Back in Buffalo, Kenyon couldn’t believe that the Jessi he’d talked to was really her mother. “She was very convincing,” he said. “She sounded like an 18-year-old girl to me.” He drove to West Virginia to see the truth himself — that the lithe 18-year-old blond of Barrett’s and Montgomery’s fantasies was a plump 45-year-old married mother of two with short brown hair.

When questioned, Mary said she joined Pogo a few years ago to relax and kill some time. It was only after she paid for the membership, however, that she realized she’d used Jessi’s screen name. Mary was directed to a teen room, and she never bothered to correct the mistake. She didn’t intend for her many admirers to fall in love with her. Nor did she fall in love with any of them; she says she is happily married to her husband of 23 years. Brian was a “sweetheart” and when he initiated the flirtation, she didn’t know how to discourage it without revealing her true identity. Tommy, she said, “was a child who needed someone to show him they cared.”

On November 27, 2006, police arrested Thomas Montgomery on murder charges.

At the trial Prosecutor Frank Sedita argued for the maximum sentence of 25 years, describing Montgomery’s “almost predatory” pursuit of the woman and his resentment of Barrett when she cooled to Montgomery’s advances after 1 1/2 years and thousands of pages of Internet chats.

“My wife and I don’t understand how this could happen, how such evil could walk the Earth,” Barrett’s father, Daniel, said at the sentencing hearing. “To gun down a boy over simple jealousy does not make sense to us.”

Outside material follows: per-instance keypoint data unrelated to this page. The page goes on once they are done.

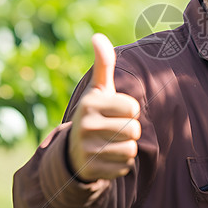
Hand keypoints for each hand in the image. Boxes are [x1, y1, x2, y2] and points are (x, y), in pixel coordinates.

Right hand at [67, 33, 140, 180]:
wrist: (73, 151)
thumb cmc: (94, 114)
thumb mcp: (98, 90)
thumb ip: (103, 64)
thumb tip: (98, 36)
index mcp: (90, 104)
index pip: (133, 108)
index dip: (129, 111)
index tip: (115, 112)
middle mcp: (85, 126)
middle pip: (134, 130)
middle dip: (129, 131)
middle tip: (112, 130)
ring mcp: (87, 150)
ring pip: (131, 150)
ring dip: (126, 148)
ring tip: (109, 143)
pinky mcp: (92, 170)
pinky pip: (124, 167)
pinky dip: (120, 164)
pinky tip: (106, 158)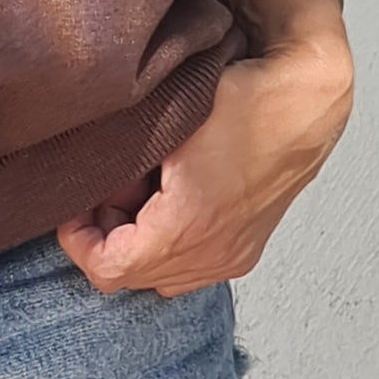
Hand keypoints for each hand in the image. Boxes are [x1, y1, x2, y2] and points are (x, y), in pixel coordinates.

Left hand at [57, 27, 353, 296]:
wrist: (307, 102)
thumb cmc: (243, 101)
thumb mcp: (166, 122)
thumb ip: (120, 162)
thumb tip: (88, 184)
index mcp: (188, 226)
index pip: (109, 268)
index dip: (78, 242)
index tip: (71, 209)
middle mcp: (214, 254)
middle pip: (131, 277)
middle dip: (106, 236)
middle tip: (104, 190)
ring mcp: (233, 256)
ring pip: (160, 275)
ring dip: (136, 242)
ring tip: (137, 190)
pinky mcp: (246, 249)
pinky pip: (190, 266)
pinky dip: (167, 243)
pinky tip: (168, 199)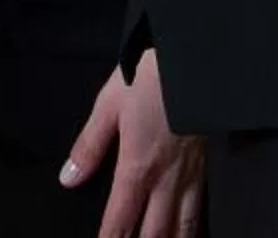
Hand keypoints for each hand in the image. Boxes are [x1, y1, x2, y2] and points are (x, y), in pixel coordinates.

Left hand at [63, 51, 201, 237]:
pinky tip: (188, 234)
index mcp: (137, 166)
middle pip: (154, 232)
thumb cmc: (149, 76)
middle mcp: (166, 180)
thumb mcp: (109, 105)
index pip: (120, 219)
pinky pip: (201, 210)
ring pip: (183, 228)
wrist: (195, 58)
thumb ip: (89, 146)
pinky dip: (193, 229)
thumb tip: (68, 179)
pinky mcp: (208, 168)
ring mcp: (191, 177)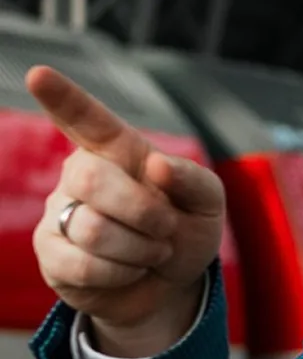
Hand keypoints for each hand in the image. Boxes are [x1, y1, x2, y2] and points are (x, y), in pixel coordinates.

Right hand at [28, 65, 224, 356]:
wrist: (173, 284)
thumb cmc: (185, 230)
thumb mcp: (208, 204)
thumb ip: (193, 179)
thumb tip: (157, 164)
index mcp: (118, 150)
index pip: (87, 119)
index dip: (63, 98)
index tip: (38, 74)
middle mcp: (82, 174)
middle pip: (92, 179)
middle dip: (144, 212)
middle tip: (166, 228)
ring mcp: (61, 212)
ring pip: (92, 229)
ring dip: (140, 250)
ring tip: (150, 251)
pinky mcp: (52, 254)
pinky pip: (84, 266)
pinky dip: (123, 274)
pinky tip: (128, 270)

Montgomery’s lawyer said fantasy and reality blurred for the then-married father of two teenage daughters, who was involved in his church and was president of his daughters’ swim club. Montgomery, now divorced, attempted suicide in his jail cell after his arrest. He chose not to speak at his sentencing.

“Until September 2006, this was a man who held his head high,” attorney John Nuchereno said. “By September 2006 — call it an obsession, call it an addiction, call it what you want — he was suffering from a diminished capacity of some sort.”

48-year-old Thomas Montgomery, entangled in an Internet love triangle built largely on lies, was sentenced to 20 years in prison for killing his rival for the affection of a woman he had never met.